Start of Records

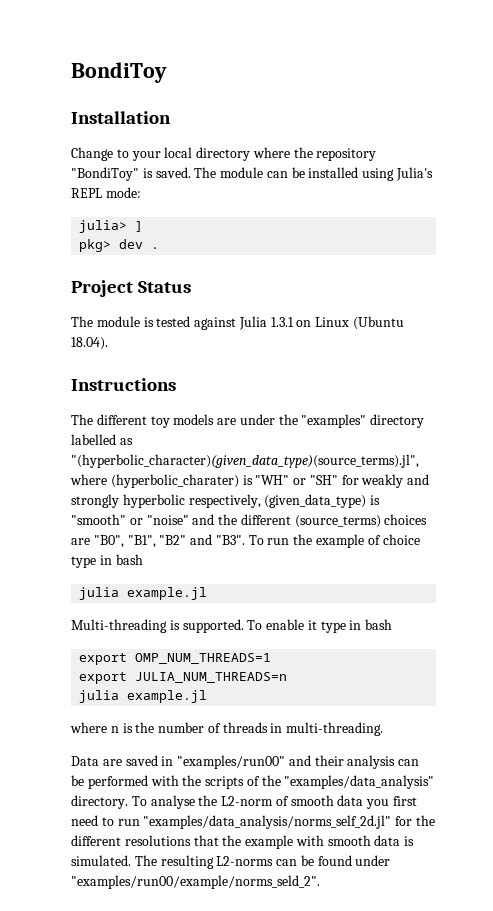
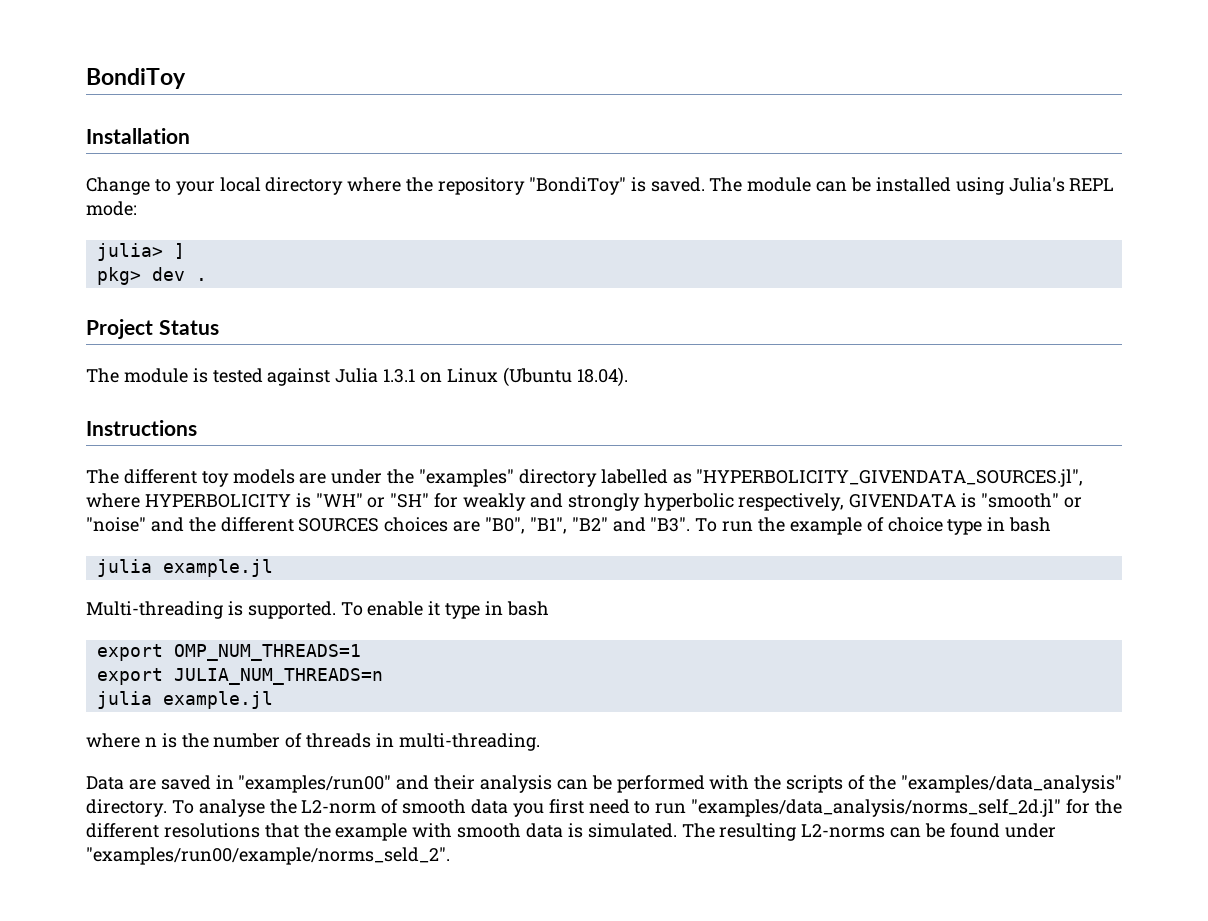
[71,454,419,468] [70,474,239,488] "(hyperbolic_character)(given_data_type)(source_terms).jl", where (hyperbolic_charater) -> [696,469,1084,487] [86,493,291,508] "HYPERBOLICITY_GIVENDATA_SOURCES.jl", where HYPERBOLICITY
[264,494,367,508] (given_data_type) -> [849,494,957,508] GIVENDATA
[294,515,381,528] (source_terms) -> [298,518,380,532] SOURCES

End of Records
Start of Records

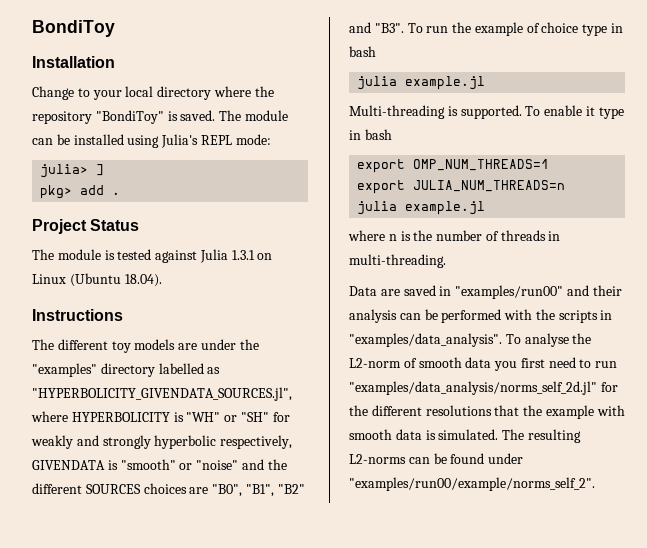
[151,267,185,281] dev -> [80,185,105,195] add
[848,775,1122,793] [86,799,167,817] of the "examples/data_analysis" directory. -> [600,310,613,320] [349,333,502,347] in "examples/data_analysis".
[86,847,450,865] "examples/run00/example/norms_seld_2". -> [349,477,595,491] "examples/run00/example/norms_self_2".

End of Records

▸ **Required action**: Transcribe, exactly and without additions, the lines of the records above, beginning with the line that contains "[264,494,367,508] (given_data_type) ->" and ending with the line that contains "[294,515,381,528] (source_terms) ->", both included.

▸ **Solution to this task**:
[264,494,367,508] (given_data_type) -> [849,494,957,508] GIVENDATA
[294,515,381,528] (source_terms) -> [298,518,380,532] SOURCES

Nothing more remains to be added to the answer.